■ Data shown
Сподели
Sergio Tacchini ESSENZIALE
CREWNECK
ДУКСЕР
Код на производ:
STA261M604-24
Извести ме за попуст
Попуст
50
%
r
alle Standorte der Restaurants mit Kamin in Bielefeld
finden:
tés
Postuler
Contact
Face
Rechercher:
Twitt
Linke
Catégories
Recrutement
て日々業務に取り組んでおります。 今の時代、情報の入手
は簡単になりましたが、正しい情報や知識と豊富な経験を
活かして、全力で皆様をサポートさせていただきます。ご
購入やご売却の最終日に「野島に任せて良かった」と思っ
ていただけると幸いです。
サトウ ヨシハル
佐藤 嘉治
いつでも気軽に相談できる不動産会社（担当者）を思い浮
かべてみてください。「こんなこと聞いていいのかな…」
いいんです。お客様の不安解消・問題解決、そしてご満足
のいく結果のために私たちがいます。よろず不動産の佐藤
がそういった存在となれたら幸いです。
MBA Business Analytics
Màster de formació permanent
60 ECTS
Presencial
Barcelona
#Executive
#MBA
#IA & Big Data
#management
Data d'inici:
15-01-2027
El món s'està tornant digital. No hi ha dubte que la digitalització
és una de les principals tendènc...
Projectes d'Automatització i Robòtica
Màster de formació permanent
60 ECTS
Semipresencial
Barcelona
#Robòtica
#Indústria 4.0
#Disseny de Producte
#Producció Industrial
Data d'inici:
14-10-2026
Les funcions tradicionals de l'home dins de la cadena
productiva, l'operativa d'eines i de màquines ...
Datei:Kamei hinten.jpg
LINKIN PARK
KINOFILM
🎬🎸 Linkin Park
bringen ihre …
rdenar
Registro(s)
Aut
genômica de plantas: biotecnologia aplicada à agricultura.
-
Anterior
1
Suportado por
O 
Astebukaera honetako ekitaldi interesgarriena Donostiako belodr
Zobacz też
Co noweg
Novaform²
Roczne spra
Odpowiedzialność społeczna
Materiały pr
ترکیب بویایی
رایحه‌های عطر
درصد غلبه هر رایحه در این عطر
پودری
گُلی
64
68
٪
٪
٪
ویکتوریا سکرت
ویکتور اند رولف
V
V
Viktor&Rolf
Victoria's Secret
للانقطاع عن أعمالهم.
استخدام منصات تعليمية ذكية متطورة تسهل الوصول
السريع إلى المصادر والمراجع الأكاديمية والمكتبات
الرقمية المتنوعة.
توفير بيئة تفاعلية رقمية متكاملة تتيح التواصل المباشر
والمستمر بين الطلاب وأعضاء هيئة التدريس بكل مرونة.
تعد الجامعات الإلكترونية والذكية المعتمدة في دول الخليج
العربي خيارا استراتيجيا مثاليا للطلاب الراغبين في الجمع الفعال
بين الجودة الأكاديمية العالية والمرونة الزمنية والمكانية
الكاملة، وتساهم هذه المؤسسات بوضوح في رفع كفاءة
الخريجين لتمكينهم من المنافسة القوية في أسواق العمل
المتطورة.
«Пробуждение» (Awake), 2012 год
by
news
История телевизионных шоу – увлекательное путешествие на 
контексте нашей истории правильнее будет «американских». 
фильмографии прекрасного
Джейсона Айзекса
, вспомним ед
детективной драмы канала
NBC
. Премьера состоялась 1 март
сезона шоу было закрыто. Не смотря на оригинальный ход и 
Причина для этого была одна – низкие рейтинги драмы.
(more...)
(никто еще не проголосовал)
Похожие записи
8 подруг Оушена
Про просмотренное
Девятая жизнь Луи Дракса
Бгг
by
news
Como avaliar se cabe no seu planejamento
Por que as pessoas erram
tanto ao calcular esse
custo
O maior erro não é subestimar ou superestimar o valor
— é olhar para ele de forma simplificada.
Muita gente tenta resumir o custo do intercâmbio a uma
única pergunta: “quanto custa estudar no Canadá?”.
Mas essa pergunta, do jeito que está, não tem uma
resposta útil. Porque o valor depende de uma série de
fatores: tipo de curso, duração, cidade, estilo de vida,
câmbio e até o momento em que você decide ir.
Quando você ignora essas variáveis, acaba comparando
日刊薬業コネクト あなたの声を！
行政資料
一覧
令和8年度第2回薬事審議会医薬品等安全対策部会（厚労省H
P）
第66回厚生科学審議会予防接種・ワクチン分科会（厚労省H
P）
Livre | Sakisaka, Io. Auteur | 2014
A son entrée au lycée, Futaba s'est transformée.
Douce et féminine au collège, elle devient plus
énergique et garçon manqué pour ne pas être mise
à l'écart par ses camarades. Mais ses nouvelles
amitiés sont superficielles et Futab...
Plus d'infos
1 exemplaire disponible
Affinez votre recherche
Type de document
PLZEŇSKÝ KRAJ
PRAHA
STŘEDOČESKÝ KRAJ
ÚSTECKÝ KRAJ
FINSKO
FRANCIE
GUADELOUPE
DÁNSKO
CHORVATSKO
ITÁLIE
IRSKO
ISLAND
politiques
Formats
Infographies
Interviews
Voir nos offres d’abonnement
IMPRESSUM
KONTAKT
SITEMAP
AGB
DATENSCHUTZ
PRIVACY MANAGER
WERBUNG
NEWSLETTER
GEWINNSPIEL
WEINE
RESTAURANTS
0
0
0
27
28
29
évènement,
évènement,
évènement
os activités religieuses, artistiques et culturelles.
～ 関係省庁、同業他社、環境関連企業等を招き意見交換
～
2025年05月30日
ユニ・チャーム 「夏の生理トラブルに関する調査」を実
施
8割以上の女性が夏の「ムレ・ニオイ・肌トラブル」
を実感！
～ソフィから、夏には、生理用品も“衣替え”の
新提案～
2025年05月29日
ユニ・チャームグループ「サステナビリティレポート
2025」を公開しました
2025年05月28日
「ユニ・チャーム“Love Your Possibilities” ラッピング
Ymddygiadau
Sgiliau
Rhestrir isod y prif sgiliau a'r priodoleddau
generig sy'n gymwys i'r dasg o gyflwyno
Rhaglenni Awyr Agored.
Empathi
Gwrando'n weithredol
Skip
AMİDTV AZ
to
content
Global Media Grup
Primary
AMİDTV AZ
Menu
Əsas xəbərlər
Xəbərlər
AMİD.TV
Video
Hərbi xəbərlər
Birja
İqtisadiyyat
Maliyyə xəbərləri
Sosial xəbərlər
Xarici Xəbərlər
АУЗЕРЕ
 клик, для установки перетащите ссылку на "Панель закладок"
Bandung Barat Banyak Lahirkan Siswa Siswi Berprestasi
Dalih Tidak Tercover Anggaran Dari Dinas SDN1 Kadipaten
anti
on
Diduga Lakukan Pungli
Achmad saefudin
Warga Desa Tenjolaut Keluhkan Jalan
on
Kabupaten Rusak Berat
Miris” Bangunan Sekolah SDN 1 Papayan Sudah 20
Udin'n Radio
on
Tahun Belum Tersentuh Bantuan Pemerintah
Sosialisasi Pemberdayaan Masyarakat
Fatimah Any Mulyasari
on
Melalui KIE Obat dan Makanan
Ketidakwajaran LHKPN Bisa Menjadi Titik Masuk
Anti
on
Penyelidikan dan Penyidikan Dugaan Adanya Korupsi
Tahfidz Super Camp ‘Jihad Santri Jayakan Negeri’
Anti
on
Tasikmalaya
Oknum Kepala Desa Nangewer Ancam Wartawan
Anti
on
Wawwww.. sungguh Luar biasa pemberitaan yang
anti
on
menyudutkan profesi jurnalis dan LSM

■ Exercise directions
Copy every line of the rows above, unchanged and in their original order.

■ Result of the task
Сподели
Sergio Tacchini ESSENZIALE
CREWNECK
ДУКСЕР
Код на производ:
STA261M604-24
Извести ме за попуст
Попуст
50
%
r
alle Standorte der Restaurants mit Kamin in Bielefeld
finden:
tés
Postuler
Contact
Face
Rechercher:
Twitt
Linke
Catégories
Recrutement
て日々業務に取り組んでおります。 今の時代、情報の入手
は簡単になりましたが、正しい情報や知識と豊富な経験を
活かして、全力で皆様をサポートさせていただきます。ご
購入やご売却の最終日に「野島に任せて良かった」と思っ
ていただけると幸いです。
サトウ ヨシハル
佐藤 嘉治
いつでも気軽に相談できる不動産会社（担当者）を思い浮
かべてみてください。「こんなこと聞いていいのかな…」
いいんです。お客様の不安解消・問題解決、そしてご満足
のいく結果のために私たちがいます。よろず不動産の佐藤
がそういった存在となれたら幸いです。
MBA Business Analytics
Màster de formació permanent
60 ECTS
Presencial
Barcelona
#Executive
#MBA
#IA & Big Data
#management
Data d'inici:
15-01-2027
El món s'està tornant digital. No hi ha dubte que la digitalització
és una de les principals tendènc...
Projectes d'Automatització i Robòtica
Màster de formació permanent
60 ECTS
Semipresencial
Barcelona
#Robòtica
#Indústria 4.0
#Disseny de Producte
#Producció Industrial
Data d'inici:
14-10-2026
Les funcions tradicionals de l'home dins de la cadena
productiva, l'operativa d'eines i de màquines ...
Datei:Kamei hinten.jpg
LINKIN PARK
KINOFILM
🎬🎸 Linkin Park
bringen ihre …
rdenar
Registro(s)
Aut
genômica de plantas: biotecnologia aplicada à agricultura.
-
Anterior
1
Suportado por
O 
Astebukaera honetako ekitaldi interesgarriena Donostiako belodr
Zobacz też
Co noweg
Novaform²
Roczne spra
Odpowiedzialność społeczna
Materiały pr
ترکیب بویایی
رایحه‌های عطر
درصد غلبه هر رایحه در این عطر
پودری
گُلی
64
68
٪
٪
٪
ویکتوریا سکرت
ویکتور اند رولف
V
V
Viktor&Rolf
Victoria's Secret
للانقطاع عن أعمالهم.
استخدام منصات تعليمية ذكية متطورة تسهل الوصول
السريع إلى المصادر والمراجع الأكاديمية والمكتبات
الرقمية المتنوعة.
توفير بيئة تفاعلية رقمية متكاملة تتيح التواصل المباشر
والمستمر بين الطلاب وأعضاء هيئة التدريس بكل مرونة.
تعد الجامعات الإلكترونية والذكية المعتمدة في دول الخليج
العربي خيارا استراتيجيا مثاليا للطلاب الراغبين في الجمع الفعال
بين الجودة الأكاديمية العالية والمرونة الزمنية والمكانية
الكاملة، وتساهم هذه المؤسسات بوضوح في رفع كفاءة
الخريجين لتمكينهم من المنافسة القوية في أسواق العمل
المتطورة.
«Пробуждение» (Awake), 2012 год
by
news
История телевизионных шоу – увлекательное путешествие на 
контексте нашей истории правильнее будет «американских». 
фильмографии прекрасного
Джейсона Айзекса
, вспомним ед
детективной драмы канала
NBC
. Премьера состоялась 1 март
сезона шоу было закрыто. Не смотря на оригинальный ход и 
Причина для этого была одна – низкие рейтинги драмы.
(more...)
(никто еще не проголосовал)
Похожие записи
8 подруг Оушена
Про просмотренное
Девятая жизнь Луи Дракса
Бгг
by
news
Como avaliar se cabe no seu planejamento
Por que as pessoas erram
tanto ao calcular esse
custo
O maior erro não é subestimar ou superestimar o valor
— é olhar para ele de forma simplificada.
Muita gente tenta resumir o custo do intercâmbio a uma
única pergunta: “quanto custa estudar no Canadá?”.
Mas essa pergunta, do jeito que está, não tem uma
resposta útil. Porque o valor depende de uma série de
fatores: tipo de curso, duração, cidade, estilo de vida,
câmbio e até o momento em que você decide ir.
Quando você ignora essas variáveis, acaba comparando
日刊薬業コネクト あなたの声を！
行政資料
一覧
令和8年度第2回薬事審議会医薬品等安全対策部会（厚労省H
P）
第66回厚生科学審議会予防接種・ワクチン分科会（厚労省H
P）
Livre | Sakisaka, Io. Auteur | 2014
A son entrée au lycée, Futaba s'est transformée.
Douce et féminine au collège, elle devient plus
énergique et garçon manqué pour ne pas être mise
à l'écart par ses camarades. Mais ses nouvelles
amitiés sont superficielles et Futab...
Plus d'infos
1 exemplaire disponible
Affinez votre recherche
Type de document
PLZEŇSKÝ KRAJ
PRAHA
STŘEDOČESKÝ KRAJ
ÚSTECKÝ KRAJ
FINSKO
FRANCIE
GUADELOUPE
DÁNSKO
CHORVATSKO
ITÁLIE
IRSKO
ISLAND
politiques
Formats
Infographies
Interviews
Voir nos offres d’abonnement
IMPRESSUM
KONTAKT
SITEMAP
AGB
DATENSCHUTZ
PRIVACY MANAGER
WERBUNG
NEWSLETTER
GEWINNSPIEL
WEINE
RESTAURANTS
0
0
0
27
28
29
évènement,
évènement,
évènement
os activités religieuses, artistiques et culturelles.
～ 関係省庁、同業他社、環境関連企業等を招き意見交換
～
2025年05月30日
ユニ・チャーム 「夏の生理トラブルに関する調査」を実
施
8割以上の女性が夏の「ムレ・ニオイ・肌トラブル」
を実感！
～ソフィから、夏には、生理用品も“衣替え”の
新提案～
2025年05月29日
ユニ・チャームグループ「サステナビリティレポート
2025」を公開しました
2025年05月28日
「ユニ・チャーム“Love Your Possibilities” ラッピング
Ymddygiadau
Sgiliau
Rhestrir isod y prif sgiliau a'r priodoleddau
generig sy'n gymwys i'r dasg o gyflwyno
Rhaglenni Awyr Agored.
Empathi
Gwrando'n weithredol
Skip
AMİDTV AZ
to
content
Global Media Grup
Primary
AMİDTV AZ
Menu
Əsas xəbərlər
Xəbərlər
AMİD.TV
Video
Hərbi xəbərlər
Birja
İqtisadiyyat
Maliyyə xəbərləri
Sosial xəbərlər
Xarici Xəbərlər
АУЗЕРЕ
 клик, для установки перетащите ссылку на "Панель закладок"
Bandung Barat Banyak Lahirkan Siswa Siswi Berprestasi
Dalih Tidak Tercover Anggaran Dari Dinas SDN1 Kadipaten
anti
on
Diduga Lakukan Pungli
Achmad saefudin
Warga Desa Tenjolaut Keluhkan Jalan
on
Kabupaten Rusak Berat
Miris” Bangunan Sekolah SDN 1 Papayan Sudah 20
Udin'n Radio
on
Tahun Belum Tersentuh Bantuan Pemerintah
Sosialisasi Pemberdayaan Masyarakat
Fatimah Any Mulyasari
on
Melalui KIE Obat dan Makanan
Ketidakwajaran LHKPN Bisa Menjadi Titik Masuk
Anti
on
Penyelidikan dan Penyidikan Dugaan Adanya Korupsi
Tahfidz Super Camp ‘Jihad Santri Jayakan Negeri’
Anti
on
Tasikmalaya
Oknum Kepala Desa Nangewer Ancam Wartawan
Anti
on
Wawwww.. sungguh Luar biasa pemberitaan yang
anti
on
menyudutkan profesi jurnalis dan LSM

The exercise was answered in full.